Did you know that fossil fuels are still being subsidised by our government with our tax?

On June 6th, the G7 – the seven countries who represent half the world’s economic output – will meet in Ottawa. We need to send them a strong message.

In 2016 the G7 agreed to phase out fossil fuel subsidies by 2025.

CCL is part of the global task force of civil society organisations now calling for that agreement to be honoured – and CCL UK can join the call, by these actions:

Letter campaign to end subsidies

Write to the Prime Minister or her Sherpa (personal representative) Peter Boehm (and email a copy to your MP) to deliver this message to the G7 Summit:

Fossil fuels are a major source of carbon dioxide and other pollutants contributing to climate change and air pollution. Following its commitment to phase out fossil fuel subsidies by 2025, the G7 must now present a detailed roadmap on how G7 members intend to meet this commitment and accelerate phase-out timelines.

Say how much this means to you personally, and its importance in halting climate change.

NB: Because it’s a web form, you’re only allowed 1,000 characters.

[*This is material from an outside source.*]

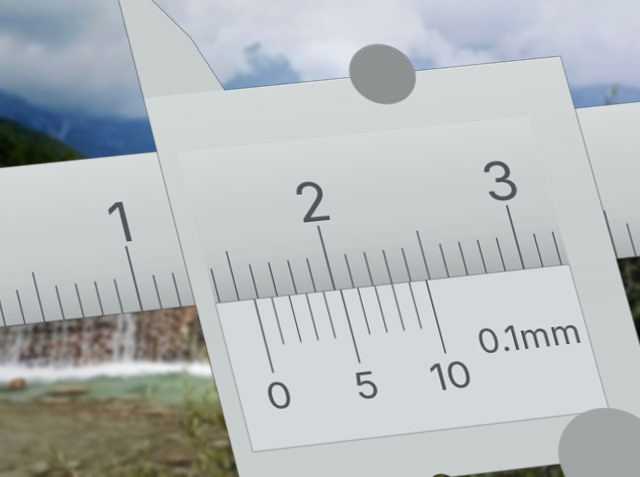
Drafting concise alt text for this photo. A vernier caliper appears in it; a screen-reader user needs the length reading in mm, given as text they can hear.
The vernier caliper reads 15.8 mm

Remember to copy your letter to ccluk.info@gmail.com.

Postcard Campaign

Use pre-written postcards addressed to the Prime Minister or Peter Boehm, and ask friends/family/people on the street to sign them then post them, alerting local press, if possible for added publicity.

More information

You may have heard that in 2017, for the first time, more than half of the UK’s electricity came from low-carbon sources.

Yet fossil fuels are still being massively subsidised (though according to the Government’s own measurement criteria, the UK does not subsidise fossil fuels). Files for the years 2010-2014, leaked accidentally last year to satirical magazine Private Eye, showed that UK Export Finance, a Government agency, had spent £4.8 bn underwriting loans and insurance for fossil fuel projects overseas – supporting dirty projects in those countries most in need of green expertise.

Some £6.9bn in support was provided to oil, gas and coal companies under an export scheme since 2000, according to an analysis of the files by Greenpeace and the magazine. Most of that, some £4.8bn, was committed since 2010 when the Conservatives came to power, initially in coalition with the Liberal Democrats.